Nor is this slow down related strictly to ongoing business but new investment. Foreign direct investment into China rose by only 6.2% year over year to close out September. Given the Chinese reliance on investment, comprising about 50% of the economy, if investment growth does not maintain its torrid pace, this could spell real problems for the overall economy. The slowdown in FDI foretells two specific larger problems.

First, China is not a low cost producer. Wages are not low and they cannot compete with lower cost producers. Nor however, is China successfully migrating in large numbers into higher value added products. This is the dreaded middle income trap where countries successfully lift themselves out of the low income classification but struggle to move into a high income status.

Second, China is not a hospitable place to do business. Any Chinese businessman will tell you that and foreigners are casting a more discerning eye to the Chinese market no longer lured by the promise of 1.3 billion consumers. Whether it is the ongoing intellectual property theft, wages rising at 15-20% annually, or being the only companies targeted in anti-trust and pricing raids, foreign firms are not actively expanding into China.

Export data, a long term driver of Chinese growth, is also not showing the numbers necessary to produce 7.8% growth. Exports from China in September fell 0.3% from the year before and China is especially concerned about emerging market trade partners who have slowed their purchase of Chinese goods.

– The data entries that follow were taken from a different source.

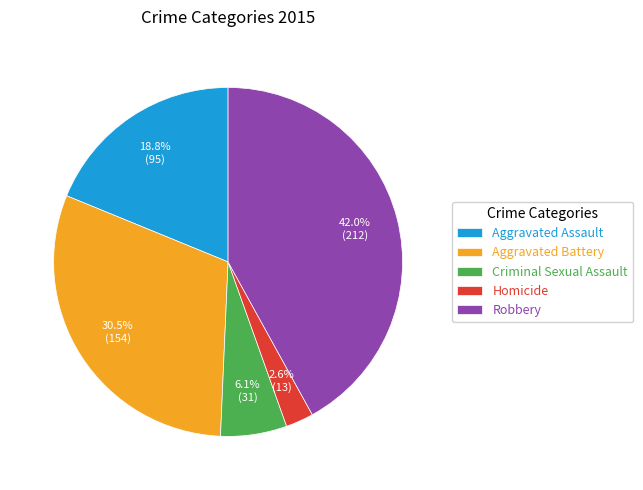

Does Aggravated Battery account for over 50% of the chart?

No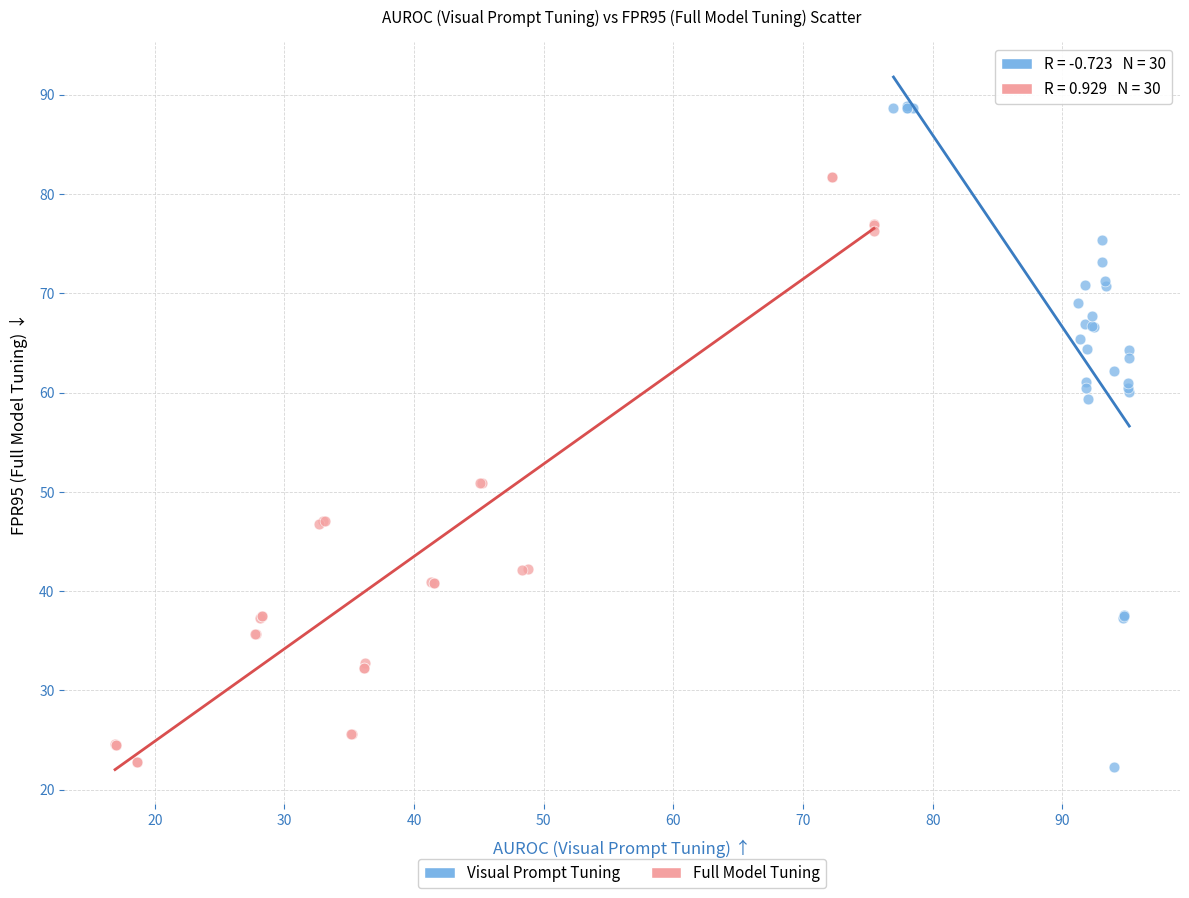

Which series reaches the maximum Y coordinate?

Visual Prompt Tuning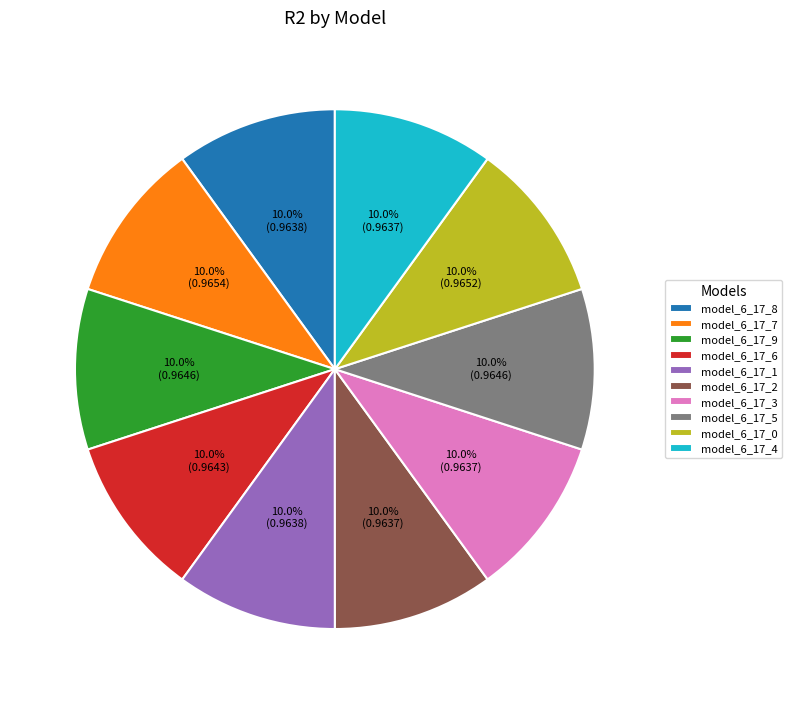

Is it true that model_6_17_1 is 10% of the pie?

True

None of this data is emblematic of an economy that is seeing just a deceleration of growth. This data indicates a much more rapid decline in growth than Beijing is willing to admit.

The top line data is right in line with expectations because when you make the data up, you should never be surprised at what it reveals. The underlying data, however, continues to diverge from the headline numbers. If FDI, corporate revenue, and exports are all slowing or declining at much larger rates than GDP, this implies that consumption is growing at extremely rapid rates which simply have not appeared. The ongoing divergence between GDP and all other economic data is extremely worrying given the well known manipulation of data by Chinese economic authorities.

Disclosure: I have no positions in any stocks mentioned, and no plans to initiate any positions within the next 72 hours. I wrote this article myself, and it expresses my own opinions. I am not receiving compensation for it. I have no business relationship with any company whose stock is mentioned in this article.